In Brighton mietete ich mir ein ganz kleines dürftiges Stübchen, da alles andere mir zu teuer war. Den ganzen Tag aber brachte ich auf einer weit in das Meer hinaus gebauten Terrasse zu, wo ringsum die Wogen brausten und die frische Meeresluft mich stärkend umfing. Ich kannte keinen Menschen und fühlte mich himmlisch frei. Mein Schreibzeug nahm ich mit, und die Gedanken fingen wieder an zu strömen. Die Fesseln der inneren Verstimmung fielen von mir ab. Oft saß ich da noch, wenn der Mond mit seinem Silberglanz den weiten Wasserspiegel um mich her erhellte, und ferne Segelboote traumhaft über die glitzernde Flut zogen. Sie erschien mir wie der Lethe, in den allmählich wieder alles jüngst erlebte Leid versank, während mein Dämon sich mit entfalteten Flügeln aus den Wellen erhob und, Freiheit und Friede atmend, das Geheimnis des Lebens aufs neue mir kund gab: sich selbst erlösen aus der Unruhe des Vergänglichen und sich versenken in das Reich der Ideen, in das Unvergängliche. Die Unruhe des Vergänglichen erniedrigt uns; sie ist die bange Sorge um das schlechte Ich, um die vorübergehende Individuation der unbekannten Weltseele. Die Erlösung aus dieser Unruhe ist die Erhöhung unserer selbst zu unserer wahren Würde, zu unserem wahren Ich, das sich eins fühlt mit allem Göttlichen, Erhabenen und Schönen. So groß wurde wieder mein inneres Glück in diesem Einklang mit mir selbst, daß ich des Abends in meinem häßlichen kleinen Stübchen, bei meinem bescheidenen Nachtmahl, mich schon auf den folgenden Morgen freute, wo ich wieder an die Arbeit gehen und den Strom der Gedanken mich umfluten lassen würde am flutenden Meer.
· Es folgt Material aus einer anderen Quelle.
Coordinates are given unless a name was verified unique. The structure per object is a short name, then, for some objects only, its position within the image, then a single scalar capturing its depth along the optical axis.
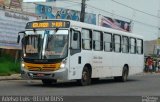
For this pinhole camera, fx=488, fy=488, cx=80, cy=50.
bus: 20.92
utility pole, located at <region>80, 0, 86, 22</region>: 35.12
Dann gingen auch diese Tage zu Ende. Ich schiffte mich mit Madame Schwabe und ihrer Familie nach Frankreich ein und zwar von Newhaven nach Dieppe, welche Fahrt einige Stunden länger dauert als von Dover nach Calais. Als ich die weißen Küsten Albions allmählich in die grüne Flut versinken sah, war es mir, als versänke mir eine zweite Heimat. Sieben Jahre des Exils, voll schwerer Entbehrungen, harter Arbeit, tiefer Leiden, Verluste und Kämpfe waren in ihr verstrichen. Aber wie viel Liebe, Freundschaft, geistigen Fortschritt und Wachstum in dem einen, was nottut, hatte sie mir doch gegeben! Mit dankbarster Empfindung sah ich nach dem Inselland zurück, das mit seinen blühenden Fluren, mit seiner hohen Kultur, mit seinen festen, starken, unabhängigen Menschen wie eine höchst merkwürdige, des Studiums werte Erscheinung inmitten des Ozeans daliegt.